> Prompt
Can you copy out the part of the MySQL word-frequency thread below that opens with "Reputation: 11" and closes with "a separate row.", swapping "column" for "field"?

> Passage provided
Reputation: 11
I have a column that stores the bio/title of users. It's custom written by users and can have as many words.
id title
1 Business Development Executive Cold Calling & Cold Emailing expert Entrepreneur
2 Director of Online Marketing and entrepreneur
3 Art Director and Entrepreneur
4 Corporate Development at Yahoo!
5 Snr Program Manager, Yahoo
I am trying to figure out a mysql query that shows word frequencies:
Entrepreneur 3
development 2
director 2
I know if I could return each word in the value as a separate row, I could then use normal grouping. I have looked, but can't find, a function that splits text into words each in a separate row.
Can it be done?
Upvotes: 1
Views: 482
Reputation: 425208
You can do it by joining with a manufactured number series that is used to pick out the nth word. Unfortunately, mysql has no built-in method if generating a series, so it's a little ugly, but here it is:
select
substring_index(substring_index(title, ' ', num), ' ', -1) word,
count(*) count
from job j
join (select 1 num union select 2 union select 3 union select 4 union select 5 union select 6 union select 7 union select 8 union select 9 union select 10 union select 11 union select 12) n
on length(title) >= length(replace(title, ' ', '')) + num - 1
group by 1
order by 2 desc
See a live demo on SQLFiddle using your data and producing your expected output.
Sadly, the limitation of having to hard code every value of the number series also limits the number of words of the column that will be processed (in this case 12). It doesn't matter if there are too many numbers in the series, and you can always add more to cover a larger expected input text.
Upvotes: 4
Reputation: 335
Try selecting all job titles and returning it as an array. Then do something like this in php:
<?php
$array = array("Business Development Executive Cold Calling & Cold Emailing expert Entrepreneur ", "Director of Online Marketing and entrepreneur", "Art Director and Entrepreneur", "Corporate Development at Yahoo!", "Snr Program Manager, Yahoo");
$words = "";
foreach($array as $val) $words .= " ".strtolower($val);
print_r(array_count_values(str_word_count($words, 1)));
?>
Will output:
Array ( [business] => 1 [development] => 2 [executive] => 1 [cold] => 2 [calling] => 1 [emailing] => 1 [expert] => 1 [entrepreneur] => 3 [director] => 2 [of] => 1 [online] => 1 [marketing] => 1 [and] => 2 [art] => 1 [corporate] => 1 [at] => 1 [yahoo] => 2 [snr] => 1 [program] => 1 [manager] => 1 )
Upvotes: 0

> Records
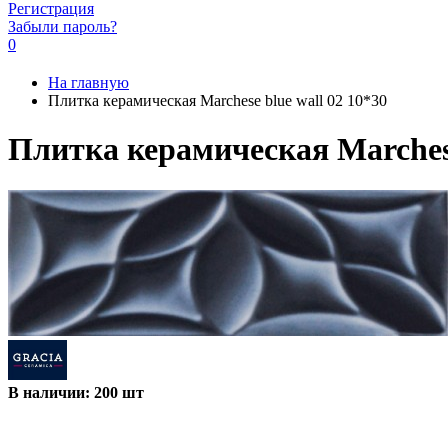
Регистрация
Забыли пароль?
0
На главную
Плитка керамическая Marchese blue wall 02 10*30
Плитка керамическая Marchese
В наличии: 200 шт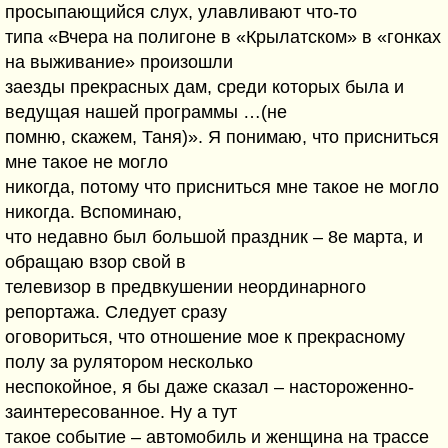
просыпающийся слух, улавливают что-то
типа «Вчера на полигоне в «Крылатском» в «гонках
на выживание» произошли
заезды прекрасных дам, среди которых была и
ведущая нашей программы …(не
помню, скажем, Таня)». Я понимаю, что присниться
мне такое не могло
никогда, потому что присниться мне такое не могло
никогда. Вспоминаю,
что недавно был большой праздник – 8е марта, и
обращаю взор свой в
телевизор в предвкушении неординарного
репортажа. Следует сразу
оговориться, что отношение мое к прекрасному
полу за рулятором несколько
неспокойное, я бы даже сказал – настороженно-
заинтересованное. Ну а тут
такое событие – автомобиль и женщина на трассе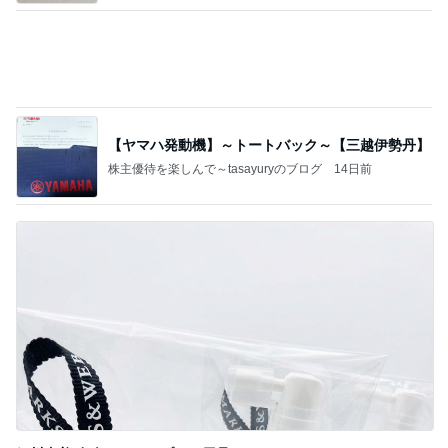
すぎ
hirokoの✿Love＆Awakening✿
8日前
アグネス 凄いスピードで原稿の作業
Amebaトピックス
1日前
記事を読む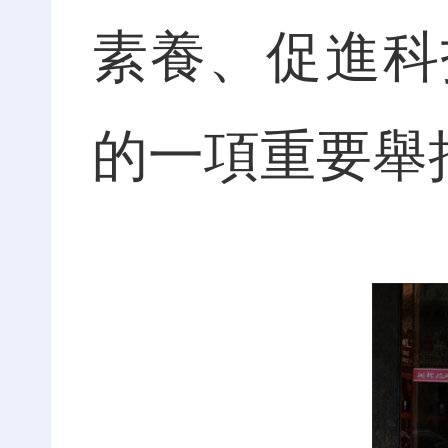
素養、促進科
的一項重要舉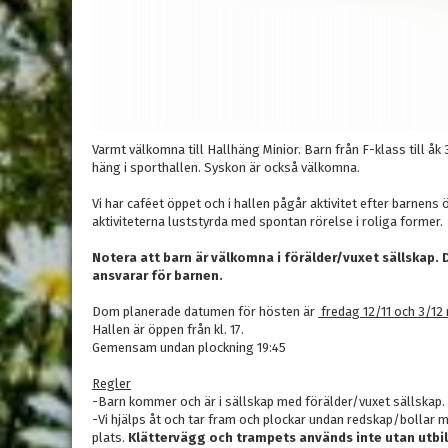
Varmt välkomna till Hallhäng Minior. Barn från F-klass till åk
häng i sporthallen. Syskon är också välkomna.
Vi har caféet öppet och i hallen pågår aktivitet efter barnens
aktiviteterna luststyrda med spontan rörelse i roliga former.
Notera att barn är välkomna i förälder/vuxet sällskap. D
ansvarar för barnen.
Dom planerade datumen för hösten är
fredag 12/11 och 3/12 
Hallen är öppen från kl. 17.
Gemensam undan plockning 19:45
Regler
-Barn kommer och är i sällskap med förälder/vuxet sällskap.
-Vi hjälps åt och tar fram och plockar undan redskap/bollar med
plats.
Klättervägg och trampets används inte utan utbi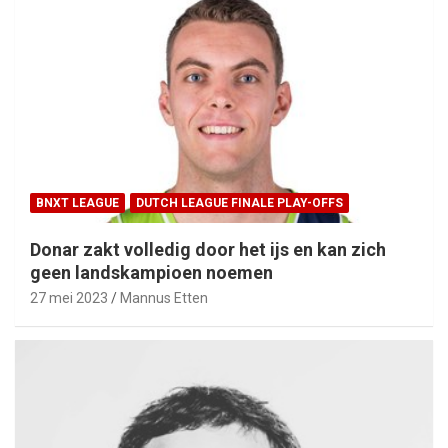
BNXT LEAGUE
DUTCH LEAGUE FINALE PLAY-OFFS
Donar zakt volledig door het ijs en kan zich
geen landskampioen noemen
27 mei 2023
Mannus Etten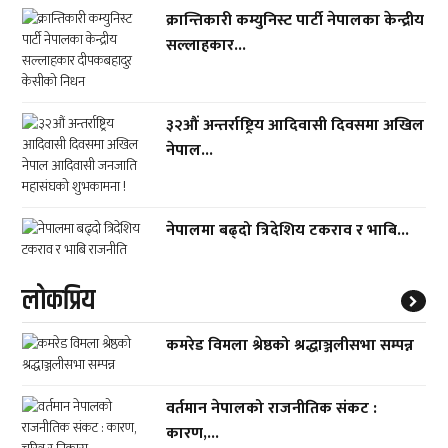
क्रान्तिकारी कम्युनिस्ट पार्टी नेपालका केन्द्रीय
सल्लाहकार...
३२औं अन्तर्राष्ट्रिय आदिवासी दिवसमा अखिल
नेपाल...
नेपालमा बढ्दो त्रिदेशिय टकराव र भाबि...
लाेकप्रिय
कमरेड विमला श्रेष्ठको श्रद्धाञ्जलीसभा सम्पन्न
वर्तमान नेपालको राजनीतिक संकट :
कारण,...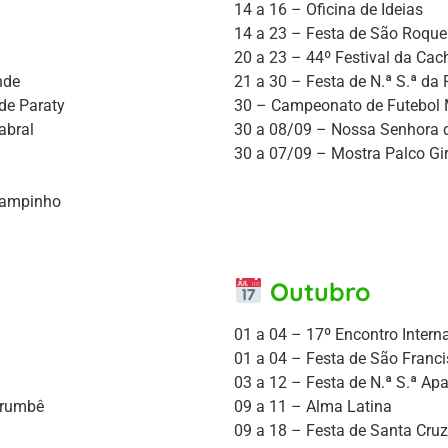
14 a 16 – Oficina de Ideias
14 a 23 – Festa de São Roque
20 a 23 – 44º Festival da Cac
nde
21 a 30 – Festa de N.ª S.ª da
 de Paraty
30 – Campeonato de Futebol 
abral
30 a 08/09 – Nossa Senhora 
30 a 07/09 – Mostra Palco Gi
 Campinho
Outubro
01 a 04 – 17º Encontro Intern
01 a 04 – Festa de São Franc
03 a 12 – Festa de N.ª S.ª Apa
orumbê
09 a 11 – Alma Latina
09 a 18 – Festa de Santa Cru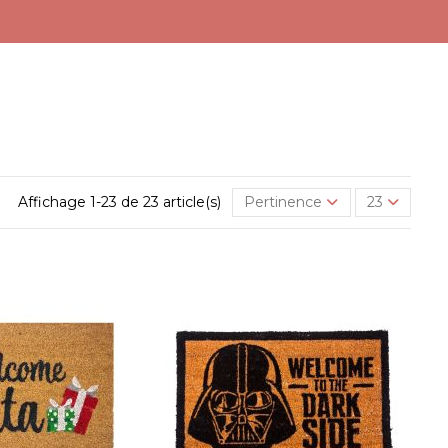
Affichage 1-23 de 23 article(s)
Pertinence
23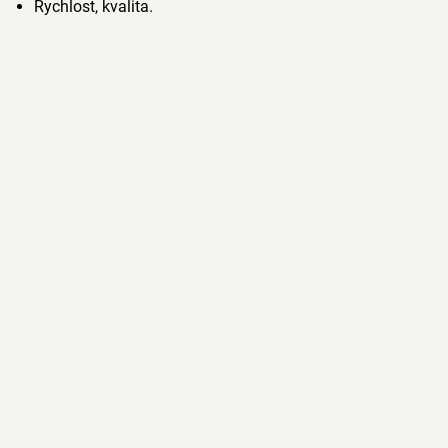
Rychlost, kvalita.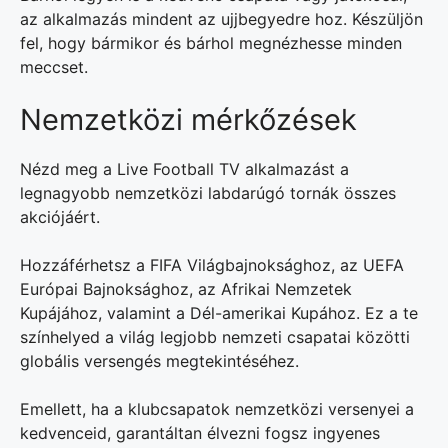
az alkalmazás mindent az ujjbegyedre hoz. Készüljön
fel, hogy bármikor és bárhol megnézhesse minden
meccset.
Nemzetközi mérkőzések
Nézd meg a Live Football TV alkalmazást a
legnagyobb nemzetközi labdarúgó tornák összes
akciójáért.
Hozzáférhetsz a FIFA Világbajnoksághoz, az UEFA
Európai Bajnoksághoz, az Afrikai Nemzetek
Kupájához, valamint a Dél-amerikai Kupához. Ez a te
színhelyed a világ legjobb nemzeti csapatai közötti
globális versengés megtekintéséhez.
Emellett, ha a klubcsapatok nemzetközi versenyei a
kedvenceid, garantáltan élvezni fogsz ingyenes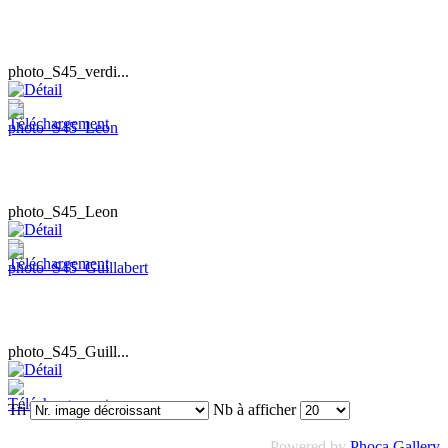
photo_S45_verdi...
photo_S45_Leon
photo_S45_Guill...
Tri
Nb à afficher
Powered by
Phoca Gallery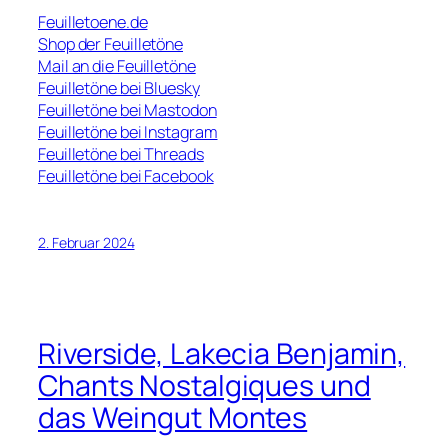
Feuilletoene.de
Shop der Feuilletöne
Mail an die Feuilletöne
Feuilletöne bei Bluesky
Feuilletöne bei Mastodon
Feuilletöne bei Instagram
Feuilletöne bei Threads
Feuilletöne bei Facebook
2. Februar 2024
Riverside, Lakecia Benjamin,
Chants Nostalgiques und
das Weingut Montes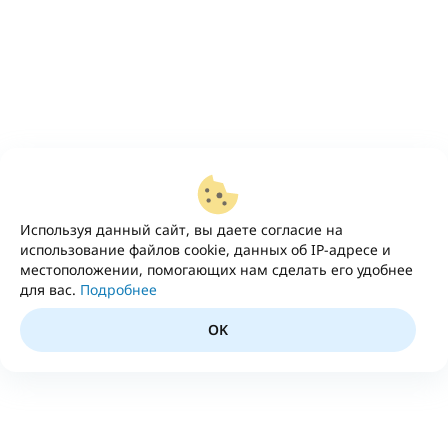
Используя данный сайт, вы даете согласие на
использование файлов cookie, данных об IP-адресе и
местоположении, помогающих нам сделать его удобнее
для вас.
Подробнее
OK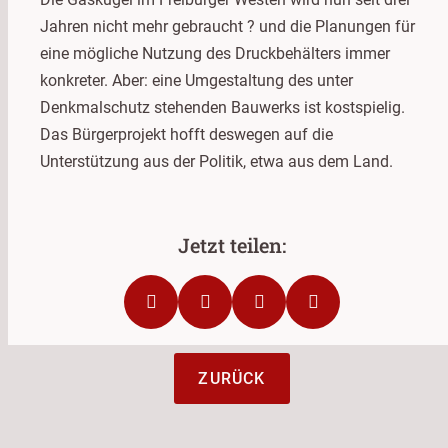
Jahren nicht mehr gebraucht ? und die Planungen für
eine mögliche Nutzung des Druckbehälters immer
konkreter. Aber: eine Umgestaltung des unter
Denkmalschutz stehenden Bauwerks ist kostspielig.
Das Bürgerprojekt hofft deswegen auf die
Unterstützung aus der Politik, etwa aus dem Land.
ZURÜCK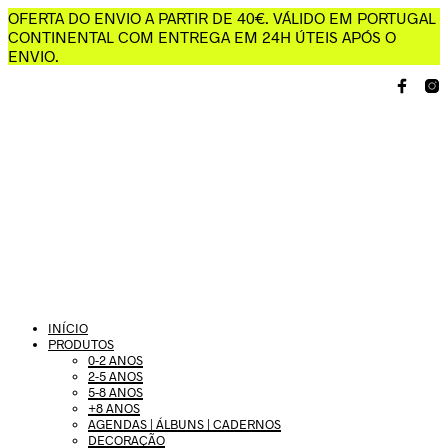
OFERTA DO ENVIO A PARTIR DE 40€. VÁLIDO EM PORTUGAL
CONTINENTAL COM ENTREGA EM 24H ÚTEIS APÓS O
ENVIO.
INÍCIO
PRODUTOS
0-2 ANOS
2-5 ANOS
5-8 ANOS
+8 ANOS
AGENDAS | ÁLBUNS | CADERNOS
DECORAÇÃO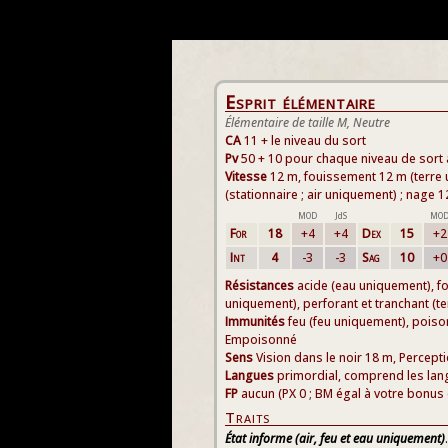
Esprit élémentaire
Élémentaire de taille M, Neutre
CA
11 + le niveau du sort
Pv
50 + 10 pour chaque niveau de sort
Vitesse
12 m, fouissement 12 m (terre 
(stationnaire ; air uniquement) ; nage
MOD
JdS
MO
For
18
+4
+4
Dex
15
+2
Int
4
-3
-3
Sag
10
+0
Résistances
acide (eau uniquement), fo
uniquement), perforant et tranchant (t
Immunités
feu (feu uniquement), poison 
Empoisonné
Sens
Vision dans le noir 18 m, Percept
Langues
primordial, comprend les lan
FP
aucun (PX 0 ; BM égal à votre bonus 
Traits
État informe (air, feu et eau uniquement)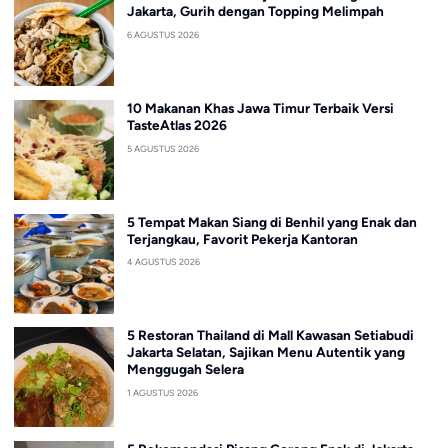
Jakarta, Gurih dengan Topping Melimpah
6 AGUSTUS 2026
10 Makanan Khas Jawa Timur Terbaik Versi
TasteAtlas 2026
5 AGUSTUS 2026
5 Tempat Makan Siang di Benhil yang Enak dan
Terjangkau, Favorit Pekerja Kantoran
4 AGUSTUS 2026
5 Restoran Thailand di Mall Kawasan Setiabudi
Jakarta Selatan, Sajikan Menu Autentik yang
Menggugah Selera
1 AGUSTUS 2026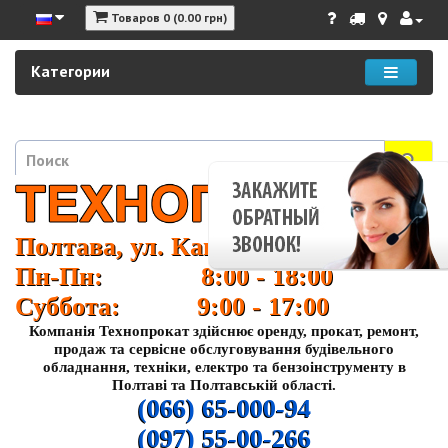
Товаров 0 (0.00 грн)
Категории
Полтава, ул. Кагамлыка 37
Пн-Пн: 8:00 - 18:00
Суббота: 9:00 - 17:00
Компанія Технопрокат здійснює оренду, прокат, ремонт,
продаж та сервісне обслуговування будівельного
обладнання, техніки, електро та бензоінструменту в
Полтаві та Полтавській області.
(066) 65-000-94
(097) 55-00-266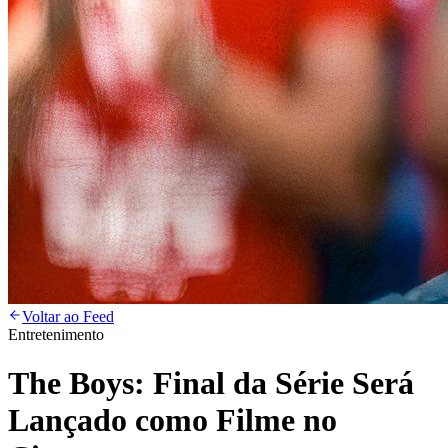
Voltar ao Feed
Entretenimento
The Boys: Final da Série Será
Lançado como Filme no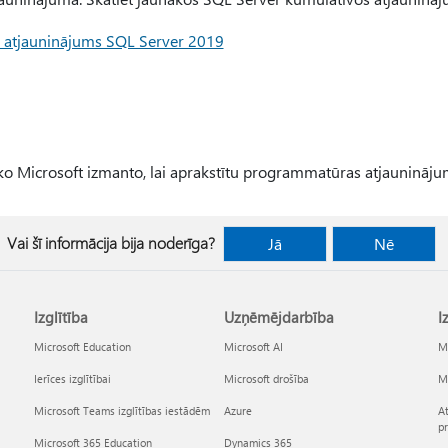
s atjauninājums SQL Server 2019
 ko Microsoft izmanto, lai aprakstītu programmatūras atjaunināju
Vai šī informācija bija noderīga?
Jā
Nē
Izglītība
Uzņēmējdarbība
I
Microsoft Education
Microsoft AI
Mi
Ierīces izglītībai
Microsoft drošība
Mi
Microsoft Teams izglītības iestādēm
Azure
At
p
Microsoft 365 Education
Dynamics 365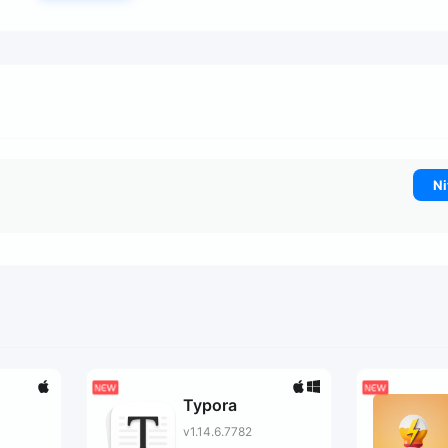
Ni
Typora
v1.14.6.7782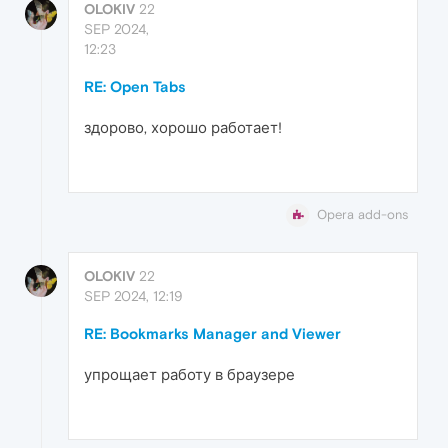
OLOKIV
22
SEP 2024,
12:23
RE: Open Tabs
здорово, хорошо работает!
Opera add-ons
OLOKIV
22
SEP 2024, 12:19
RE: Bookmarks Manager and Viewer
упрощает работу в браузере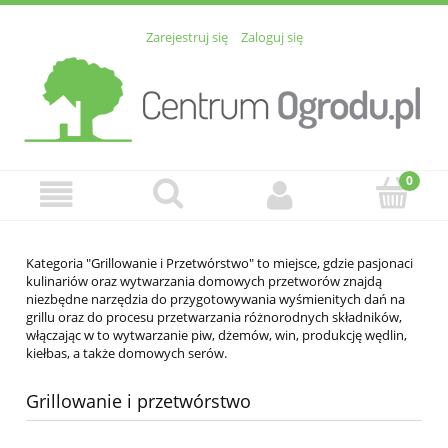
Zarejestruj się
Zaloguj się
Kategoria "Grillowanie i Przetwórstwo" to miejsce, gdzie pasjonaci
kulinariów oraz wytwarzania domowych przetworów znajdą
niezbędne narzędzia do przygotowywania wyśmienitych dań na
grillu oraz do procesu przetwarzania różnorodnych składników,
włączając w to wytwarzanie piw, dżemów, win, produkcję wędlin,
kiełbas, a także domowych serów.
Grillowanie i przetwórstwo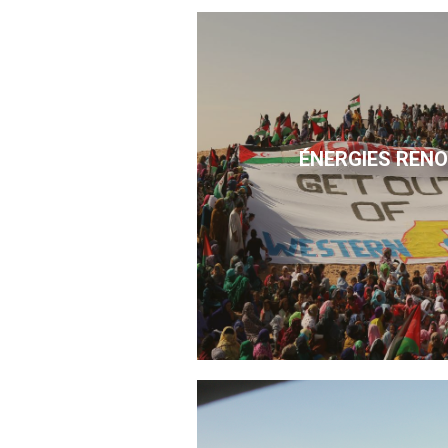
ÉNERGIES REN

> Expected output
Reputation: 11
I have a field that stores the bio/title of users. It's custom written by users and can have as many words.
id title
1 Business Development Executive Cold Calling & Cold Emailing expert Entrepreneur
2 Director of Online Marketing and entrepreneur
3 Art Director and Entrepreneur
4 Corporate Development at Yahoo!
5 Snr Program Manager, Yahoo
I am trying to figure out a mysql query that shows word frequencies:
Entrepreneur 3
development 2
director 2
I know if I could return each word in the value as a separate row, I could then use normal grouping. I have looked, but can't find, a function that splits text into words each in a separate row.